Exercise passage:

On the Role of Surrogates in Conformal Inference of Individual Causal Effects
Chenyin Gao, Peter B. Gilbert, Larry Han
TL;DR
This work tackles uncertainty quantification for individualized treatment effects (ITEs) using conformal inference, which historically yields overly wide prediction intervals. It introduces SCIENCE, a surrogate-assisted conformal inference framework that leverages surrogate outcomes under covariate shift and semi-supervised settings to produce more efficient, valid prediction intervals for ITEs. By deriving semi-parametric efficiency bounds via efficient influence functions and establishing PAC-type coverage, SCIENCE demonstrates measurable interval-width reductions in simulations and real data (Moderna COVE) when surrogates are predictive. The approach enables reliable, individualized uncertainty quantification in precision medicine, with practical gains realized through surrogate markers and flexible nuisance-function estimation under mild regularity conditions.

Data records:
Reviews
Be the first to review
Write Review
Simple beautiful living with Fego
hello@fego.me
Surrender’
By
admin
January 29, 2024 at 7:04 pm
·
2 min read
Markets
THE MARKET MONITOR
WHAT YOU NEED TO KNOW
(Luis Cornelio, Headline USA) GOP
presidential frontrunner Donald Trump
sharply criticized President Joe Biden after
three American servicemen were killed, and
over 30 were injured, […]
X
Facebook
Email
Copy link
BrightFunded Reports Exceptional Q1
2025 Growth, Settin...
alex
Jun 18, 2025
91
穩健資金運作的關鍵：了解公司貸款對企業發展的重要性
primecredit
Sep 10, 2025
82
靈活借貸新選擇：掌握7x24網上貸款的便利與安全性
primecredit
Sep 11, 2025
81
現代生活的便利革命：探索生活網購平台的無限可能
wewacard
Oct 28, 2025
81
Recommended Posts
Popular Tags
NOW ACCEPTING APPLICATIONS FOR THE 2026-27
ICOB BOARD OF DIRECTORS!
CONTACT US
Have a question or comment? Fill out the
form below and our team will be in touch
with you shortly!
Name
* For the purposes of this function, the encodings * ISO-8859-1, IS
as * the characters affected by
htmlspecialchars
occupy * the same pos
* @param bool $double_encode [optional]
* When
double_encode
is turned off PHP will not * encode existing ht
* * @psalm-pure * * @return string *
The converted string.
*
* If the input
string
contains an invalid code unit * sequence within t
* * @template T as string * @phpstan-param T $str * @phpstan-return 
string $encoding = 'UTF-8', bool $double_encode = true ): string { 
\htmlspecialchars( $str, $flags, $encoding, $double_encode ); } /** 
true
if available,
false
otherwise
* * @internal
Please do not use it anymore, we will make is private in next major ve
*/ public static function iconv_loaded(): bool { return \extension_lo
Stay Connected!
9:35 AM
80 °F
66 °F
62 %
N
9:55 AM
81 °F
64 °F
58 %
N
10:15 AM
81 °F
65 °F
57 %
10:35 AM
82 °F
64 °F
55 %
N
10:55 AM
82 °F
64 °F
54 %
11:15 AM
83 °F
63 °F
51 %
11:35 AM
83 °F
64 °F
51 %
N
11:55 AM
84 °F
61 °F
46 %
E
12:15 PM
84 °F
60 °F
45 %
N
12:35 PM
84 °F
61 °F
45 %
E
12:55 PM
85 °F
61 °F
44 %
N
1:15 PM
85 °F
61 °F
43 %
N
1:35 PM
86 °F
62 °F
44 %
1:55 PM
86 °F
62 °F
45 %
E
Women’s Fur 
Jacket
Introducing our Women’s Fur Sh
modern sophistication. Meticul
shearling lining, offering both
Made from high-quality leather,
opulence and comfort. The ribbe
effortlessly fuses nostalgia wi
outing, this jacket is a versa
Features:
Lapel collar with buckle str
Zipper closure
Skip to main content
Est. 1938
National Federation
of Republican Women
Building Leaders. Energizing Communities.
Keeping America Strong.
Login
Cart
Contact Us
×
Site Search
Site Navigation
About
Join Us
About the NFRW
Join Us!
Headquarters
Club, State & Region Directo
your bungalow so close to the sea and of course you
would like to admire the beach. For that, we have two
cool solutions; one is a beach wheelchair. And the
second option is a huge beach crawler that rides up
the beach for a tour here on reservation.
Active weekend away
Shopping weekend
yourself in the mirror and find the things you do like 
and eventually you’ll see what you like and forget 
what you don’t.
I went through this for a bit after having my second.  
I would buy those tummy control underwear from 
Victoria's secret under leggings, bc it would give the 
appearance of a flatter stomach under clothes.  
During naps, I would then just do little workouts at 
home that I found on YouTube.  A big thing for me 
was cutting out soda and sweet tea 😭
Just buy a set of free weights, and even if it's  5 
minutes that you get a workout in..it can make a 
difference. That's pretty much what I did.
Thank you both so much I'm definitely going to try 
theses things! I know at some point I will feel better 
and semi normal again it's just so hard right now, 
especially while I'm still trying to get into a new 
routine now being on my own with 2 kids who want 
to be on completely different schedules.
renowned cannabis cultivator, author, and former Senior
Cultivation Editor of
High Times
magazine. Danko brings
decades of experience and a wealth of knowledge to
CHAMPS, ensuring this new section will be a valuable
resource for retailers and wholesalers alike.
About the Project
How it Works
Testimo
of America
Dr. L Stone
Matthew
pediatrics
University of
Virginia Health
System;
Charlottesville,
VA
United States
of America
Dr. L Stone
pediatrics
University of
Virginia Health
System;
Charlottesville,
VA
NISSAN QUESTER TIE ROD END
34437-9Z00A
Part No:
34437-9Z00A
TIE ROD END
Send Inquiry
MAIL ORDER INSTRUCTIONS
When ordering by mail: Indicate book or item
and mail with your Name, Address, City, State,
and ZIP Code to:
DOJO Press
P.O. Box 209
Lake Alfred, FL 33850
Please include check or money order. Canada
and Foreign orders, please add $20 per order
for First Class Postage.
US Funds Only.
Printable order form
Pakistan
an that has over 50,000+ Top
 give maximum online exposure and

Questions to answer:
1. In the passage on surrogate-assisted conformal inference, which real data are used to show reductions in interval width?
2. Resume the passage on surrogate-assisted conformal inference from the point after its final sentence.
The records play no part in this exercise.

Numbered answers:
1. The Moderna COVE data.

2.
Abstract
Learning the Individual Treatment Effect (ITE) is essential for personalized decision-making, yet causal inference has traditionally focused on aggregated treatment effects. While integrating conformal prediction with causal inference can provide valid uncertainty quantification for ITEs, the resulting prediction intervals are often excessively wide, limiting their practical utility. To address this limitation, we introduce \underline{S}urrogate-assisted \underline{C}onformal \underline{I}nference for \underline{E}fficient I\underline{N}dividual \underline{C}ausal \underline{E}ffects (SCIENCE), a framework designed to construct more efficient prediction intervals for ITEs. SCIENCE accommodates the covariate shifts between source data and target data and applies to various data configurations, including semi-supervised and surrogate-assisted semi-supervised learning. Leveraging semi-parametric efficiency theory, SCIENCE produces rate double-robust prediction intervals under mild rate convergence conditions, permitting the use of flexible non-parametric models to estimate nuisance functions. We quantify efficiency gains by comparing semi-parametric efficiency bounds with and without the surrogates. Simulation studies demonstrate that our surrogate-assisted intervals offer substantial efficiency improvements over existing methods while maintaining valid group-conditional coverage. Applied to the phase 3 Moderna COVE COVID-19 vaccine trial, SCIENCE illustrates how multiple surrogate markers can be leveraged to generate more efficient prediction intervals.